Along with the iconic blue and white NHS logo, Sir Michael's design uses gerbera flowers, also known as the African daisy, as they grow in a riot of colours. This lets people at home apply their own palette to show their appreciation of those doing life-saving work in hospitals and care homes.

Flowers seem appropriate in our present challenging circumstances.
Sir Michael Craig-Martin

"You may be surprised to see me drawing flowers but in isolation I have been drawing fruit, vegetables, and flowers," the artist said. "Of course they refer to ‘nature' in a way I never normally do, but they seem appropriate in our present challenging circumstances."

And he told Get Creative that flowers had an added significance in these extraordinary times. "As the only place one is able to go to is the supermarket, by far the most striking things we see are these gifts of nature.
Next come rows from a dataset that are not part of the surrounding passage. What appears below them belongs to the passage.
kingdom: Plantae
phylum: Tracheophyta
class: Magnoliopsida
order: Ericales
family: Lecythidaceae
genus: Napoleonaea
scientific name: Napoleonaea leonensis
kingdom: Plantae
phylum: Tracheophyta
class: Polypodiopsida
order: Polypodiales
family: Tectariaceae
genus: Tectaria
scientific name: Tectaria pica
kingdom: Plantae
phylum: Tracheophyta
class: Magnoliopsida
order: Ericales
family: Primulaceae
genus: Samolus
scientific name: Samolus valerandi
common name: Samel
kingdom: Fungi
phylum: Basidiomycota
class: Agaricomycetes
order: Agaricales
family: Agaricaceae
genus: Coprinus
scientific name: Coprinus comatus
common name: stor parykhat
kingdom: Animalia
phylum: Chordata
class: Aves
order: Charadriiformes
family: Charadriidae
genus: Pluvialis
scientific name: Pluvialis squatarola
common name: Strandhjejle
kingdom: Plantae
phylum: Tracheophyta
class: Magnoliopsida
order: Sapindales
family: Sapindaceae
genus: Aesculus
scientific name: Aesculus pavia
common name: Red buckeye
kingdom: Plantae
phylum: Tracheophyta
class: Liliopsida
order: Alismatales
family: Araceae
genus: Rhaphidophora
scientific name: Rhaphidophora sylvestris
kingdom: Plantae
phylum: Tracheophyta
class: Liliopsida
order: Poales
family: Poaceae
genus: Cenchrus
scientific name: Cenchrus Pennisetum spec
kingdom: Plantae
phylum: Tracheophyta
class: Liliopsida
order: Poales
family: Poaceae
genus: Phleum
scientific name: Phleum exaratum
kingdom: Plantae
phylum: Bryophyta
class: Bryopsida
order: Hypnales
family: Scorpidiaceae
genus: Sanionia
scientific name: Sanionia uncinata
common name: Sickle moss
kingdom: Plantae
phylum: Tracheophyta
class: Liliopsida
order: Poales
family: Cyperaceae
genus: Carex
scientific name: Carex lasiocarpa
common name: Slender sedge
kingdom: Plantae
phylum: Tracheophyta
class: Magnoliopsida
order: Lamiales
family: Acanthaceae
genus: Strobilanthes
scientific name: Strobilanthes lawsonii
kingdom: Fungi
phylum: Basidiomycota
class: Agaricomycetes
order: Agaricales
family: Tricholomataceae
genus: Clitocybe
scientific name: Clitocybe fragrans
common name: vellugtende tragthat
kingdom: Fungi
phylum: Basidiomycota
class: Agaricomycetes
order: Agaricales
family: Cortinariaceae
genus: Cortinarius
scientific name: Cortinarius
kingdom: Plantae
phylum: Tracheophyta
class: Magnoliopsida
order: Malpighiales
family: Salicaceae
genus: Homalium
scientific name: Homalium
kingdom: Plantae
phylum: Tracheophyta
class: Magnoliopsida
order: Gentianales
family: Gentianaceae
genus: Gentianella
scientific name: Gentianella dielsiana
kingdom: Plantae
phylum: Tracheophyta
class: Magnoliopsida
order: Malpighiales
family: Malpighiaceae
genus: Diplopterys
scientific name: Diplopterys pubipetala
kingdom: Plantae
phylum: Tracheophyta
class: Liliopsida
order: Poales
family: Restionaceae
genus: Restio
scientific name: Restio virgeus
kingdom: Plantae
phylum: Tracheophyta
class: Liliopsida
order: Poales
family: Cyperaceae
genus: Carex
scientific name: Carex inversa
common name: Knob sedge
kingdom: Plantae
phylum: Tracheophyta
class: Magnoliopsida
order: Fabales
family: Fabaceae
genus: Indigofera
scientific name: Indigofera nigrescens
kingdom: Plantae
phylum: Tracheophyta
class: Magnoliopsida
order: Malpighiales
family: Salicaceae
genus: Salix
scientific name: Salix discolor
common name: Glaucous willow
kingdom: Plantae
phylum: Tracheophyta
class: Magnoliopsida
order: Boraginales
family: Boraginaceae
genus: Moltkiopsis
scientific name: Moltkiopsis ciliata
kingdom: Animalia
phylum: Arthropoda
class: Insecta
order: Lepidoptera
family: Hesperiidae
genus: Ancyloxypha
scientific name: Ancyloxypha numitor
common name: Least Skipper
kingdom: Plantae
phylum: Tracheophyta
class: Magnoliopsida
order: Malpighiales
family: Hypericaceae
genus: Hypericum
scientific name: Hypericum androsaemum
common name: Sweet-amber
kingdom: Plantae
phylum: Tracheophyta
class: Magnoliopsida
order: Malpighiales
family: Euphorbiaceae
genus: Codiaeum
They never looked more important or more beautiful."

There is added symbolism and poignancy to Sir Michael's choice of flower. It was named after the German medical doctor Traugott Gerber in the 18th Century.

Historically, the gerbera has held a variety of meanings in different cultures. It is thought the Egyptians believed that they symbolised a closeness to nature, and for Celts they lessened the sorrows and stresses of everyday life.

Gerberas grow in a variety of hues, making it easy for you to interpret your own colours onto Sir Michael's design


As well as a symbol of thanks, colouring in the poster has the added benefit of being a mindful activity for both adults and children who are being encouraged to stay indoors.

There is a large body of research showing that creative, mindful activities like colouring-in can be really supportive for mental health.
Dr Daisy Fancourt

Dr Daisy Fancourt, who is Associate Professor of Epidemiology at University College London, says colouring has been accepted as a relaxing and calming activity which can help us de-stress as well as explore our creativity.

“There is a large body of research showing that creative, mindful activities like colouring-in can be really supportive for mental health," Dr Fancourt said. "They can help to distract people from worries, provide a medium for expressing emotions, and improve self-acceptance.

Research has shown benefits including reduced blood pressure and stress hormones, and improved immune function, from mindful tasks.”

On the NHS website, Professor Mark Williams, who is a former director of the Oxford Mindfulness Centre, says that mindfulness means knowing directly what is going on inside and outside ourselves, moment by moment.

"It's easy to stop noticing the world around us. It's also easy to lose touch with the way our bodies are feeling and to end up living 'in our heads' – caught up in our thoughts without stopping to notice how those thoughts are driving our emotions and behaviour," he says.

The Godfather of YBAs

Born in Dublin, Michael Craig-Martin grew up in the United States before settling in the UK, where he has lived and worked since 1966. He participated in The New Art, the definitive 1972 exhibition of British conceptual art at the Hayward Gallery.

Craig-Martin's numerous exhibitions and installations in galleries and museums across the world have included: the Centre Pompidou, Paris; MoMA, New York; the Kunstvereins in Dusseldorf, Stuttgart, and Hannover; IVAM in Valencia; and Kunsthaus Bregenz. He represented the UK in the 23rd São Paulo Art Biennial.

Craig-Martin was an influential teacher at Goldsmiths College, London, where he taught and supported artists such as Damien Hirst and Sarah Lucas and their famous Freeze exhibition, which kick-started the YBA movement. He was a Tate Trustee from 1989 to 1999, was awarded a CBE in 2000, and was elected to the Royal Academy in 2006. He was knighted in 2016 at the Queen’s Birthday Honours for his services to art.